Procédure devant la cour
I°) Par une requête, enregistrée le 1er décembre 2020 sous le n° 20LY03521, Mme B... épouse G..., représentée par Me Djinderedjian, demande à la cour :
1°) d'annuler ce jugement ;
2°) à titre principal, d'annuler l'arrêté du préfet de la Haute-Savoie du 15 septembre 2020 ;
3°) à titre subsidiaire, d'ordonner la suspension de l'exécution de l'obligation de quitter le territoire français prise à son encontre le 15 septembre 2020 jusqu'à ce que la Cour nationale du droit d'asile statue sur son recours ;
4°) d'enjoindre au préfet de la Haute-Savoie de lui délivrer un titre de séjour dans un délai de quinze jours, sous astreinte de 100 euros par jour de retard, ou à défaut, de réexaminer sa situation dans le même délai et sous la même astreinte ;
5°) de mettre à la charge de l'Etat, à verser à son conseil, une somme de 1 500 euros sur le fondement des dispositions combinées des articles L. 761-1 du code de justice administrative et 37 de la loi du 10 juillet 1991.
Elle soutient que :
- elle présente des éléments sérieux de nature à justifier son maintien sur le territoire français durant l'examen de son recours par la Cour nationale du droit d'asile ;
- son renvoi dans son pays d'origine contrevient aux dispositions de l'article L. 513-2 du code de l'entrée et du séjour des étrangers et du droit d'asile et aux stipulations de l'article 3 de la convention européenne de sauvegarde des droits de l'homme et des libertés fondamentales ;
- en ordonnant son éloignement, le préfet a méconnu l'article 3-1 de la convention internationale relative aux droits de l'enfant.

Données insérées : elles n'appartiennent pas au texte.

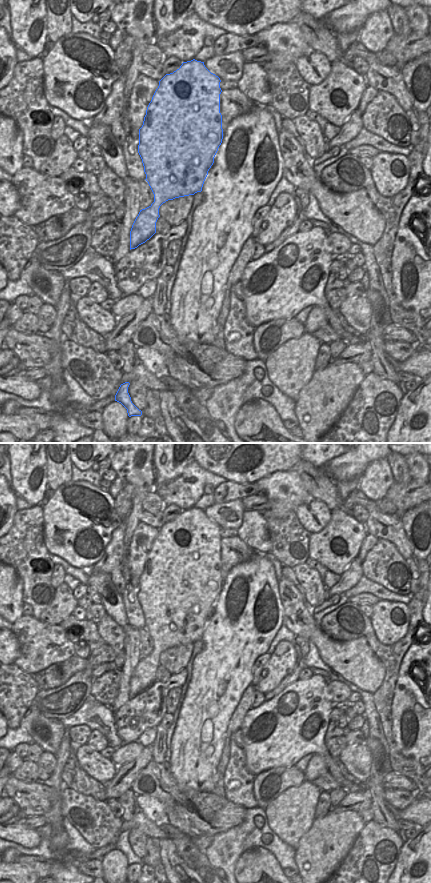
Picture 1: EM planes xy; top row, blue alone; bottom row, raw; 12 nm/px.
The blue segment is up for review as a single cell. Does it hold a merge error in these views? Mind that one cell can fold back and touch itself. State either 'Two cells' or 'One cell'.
Two cells

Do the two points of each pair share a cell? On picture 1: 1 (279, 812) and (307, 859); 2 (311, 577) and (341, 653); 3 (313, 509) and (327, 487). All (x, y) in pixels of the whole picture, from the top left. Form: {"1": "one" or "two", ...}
{"1": "two", "2": "two", "3": "two"}

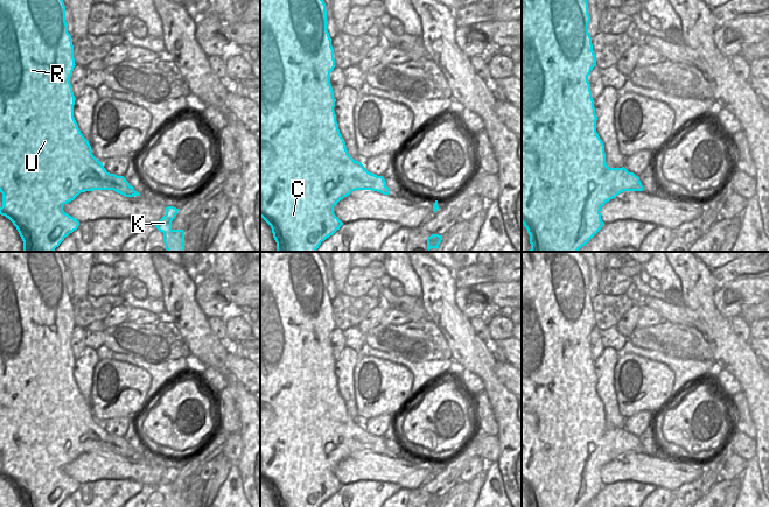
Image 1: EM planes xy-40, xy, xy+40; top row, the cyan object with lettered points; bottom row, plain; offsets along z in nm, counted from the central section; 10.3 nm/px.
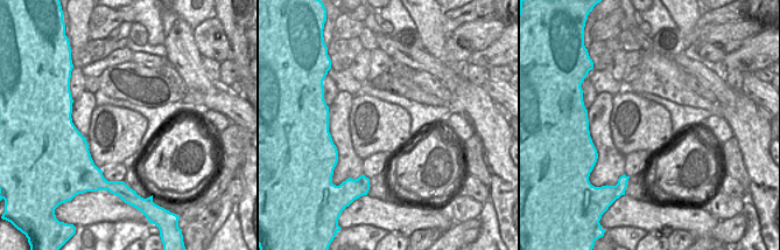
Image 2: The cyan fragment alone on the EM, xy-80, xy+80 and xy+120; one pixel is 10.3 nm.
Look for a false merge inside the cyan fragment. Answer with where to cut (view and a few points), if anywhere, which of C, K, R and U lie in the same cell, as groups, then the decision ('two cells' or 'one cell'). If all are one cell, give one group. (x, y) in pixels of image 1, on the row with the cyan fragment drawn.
cut none; groups C K R U; one cell

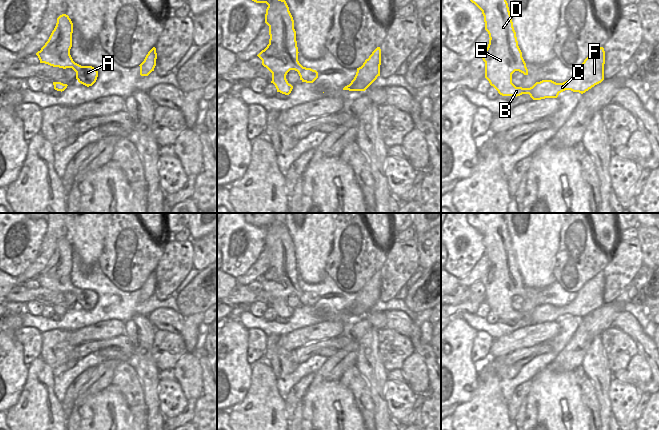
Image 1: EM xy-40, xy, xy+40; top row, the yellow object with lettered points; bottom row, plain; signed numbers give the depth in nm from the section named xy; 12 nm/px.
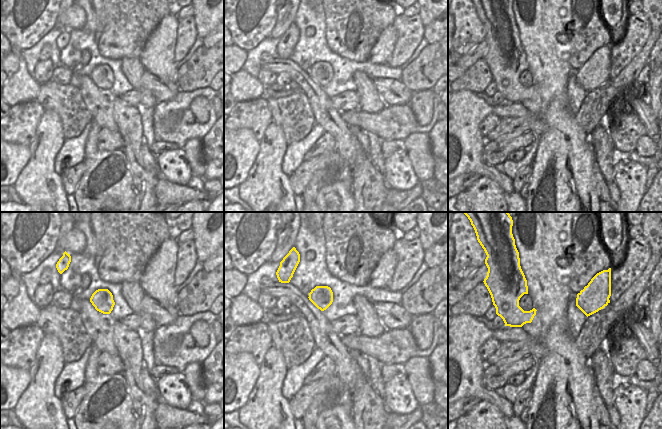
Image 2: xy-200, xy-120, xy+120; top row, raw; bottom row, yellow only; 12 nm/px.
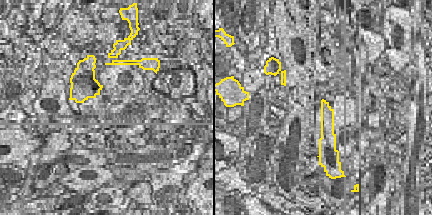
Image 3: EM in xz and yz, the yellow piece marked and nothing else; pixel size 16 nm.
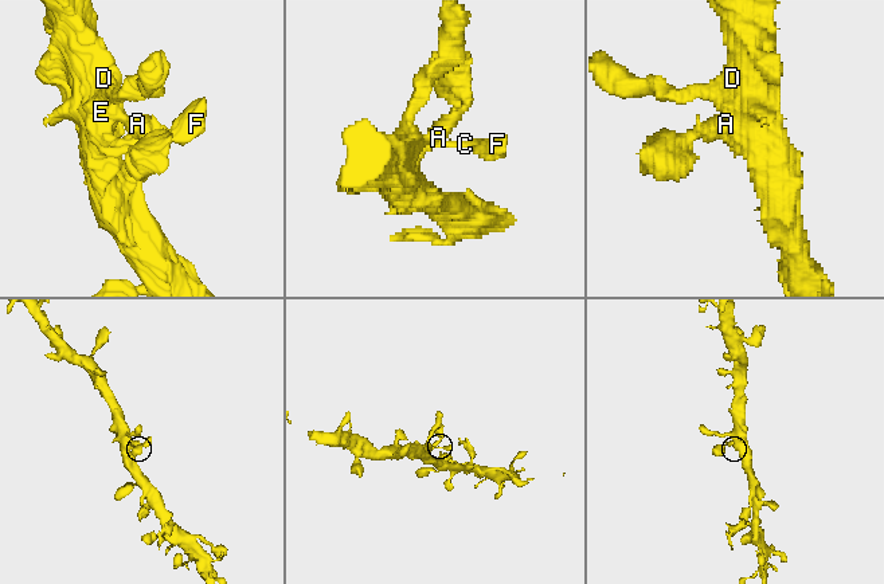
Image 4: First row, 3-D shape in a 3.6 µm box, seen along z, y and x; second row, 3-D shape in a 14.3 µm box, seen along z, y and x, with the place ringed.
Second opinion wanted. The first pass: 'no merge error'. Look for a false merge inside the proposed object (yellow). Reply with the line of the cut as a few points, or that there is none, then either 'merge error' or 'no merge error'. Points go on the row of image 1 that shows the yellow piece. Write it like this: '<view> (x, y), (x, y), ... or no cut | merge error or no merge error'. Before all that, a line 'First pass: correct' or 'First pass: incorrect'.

II°) Par une requête, enregistrée le 1er décembre 2020 sous le n° 20LY03522, M. G..., représenté par Me Djinderedjian, demande à la cour :
1°) d'annuler ce jugement ;
2°) à titre principal, d'annuler l'arrêté du préfet de la Haute-Savoie du 15 septembre 2020 ;
3°) à titre subsidiaire, d'ordonner la suspension de l'exécution de l'obligation de quitter le territoire français prise à son encontre le 15 septembre 2020 jusqu'à ce que la Cour nationale du droit d'asile statue sur son recours ;
4°) d'enjoindre au préfet de la Haute-Savoie de lui délivrer un titre de séjour dans un délai de quinze jours, sous astreinte de 100 euros par jour de retard, ou à défaut, de réexaminer sa situation dans le même délai et sous la même astreinte ;
5°) de mettre à la charge de l'Etat, à verser à son conseil, une somme de 1 500 euros sur le fondement des dispositions combinées des articles L. 761-1 du code de justice administrative et 37 de la loi du 10 juillet 1991.
Il soutient que :
- il présente des éléments sérieux de nature à justifier son maintien sur le territoire français durant l'examen de son recours par la Cour nationale du droit d'asile ;
- son renvoi dans son pays d'origine contrevient aux dispositions de l'article L. 513-2 du code de l'entrée et du séjour des étrangers et du droit d'asile et aux stipulations de l'article 3 de la convention européenne de sauvegarde des droits de l'homme et des libertés fondamentales ;
- en ordonnant son éloignement, le préfet a méconnu l'article 3-1 de la convention internationale relative aux droits de l'enfant.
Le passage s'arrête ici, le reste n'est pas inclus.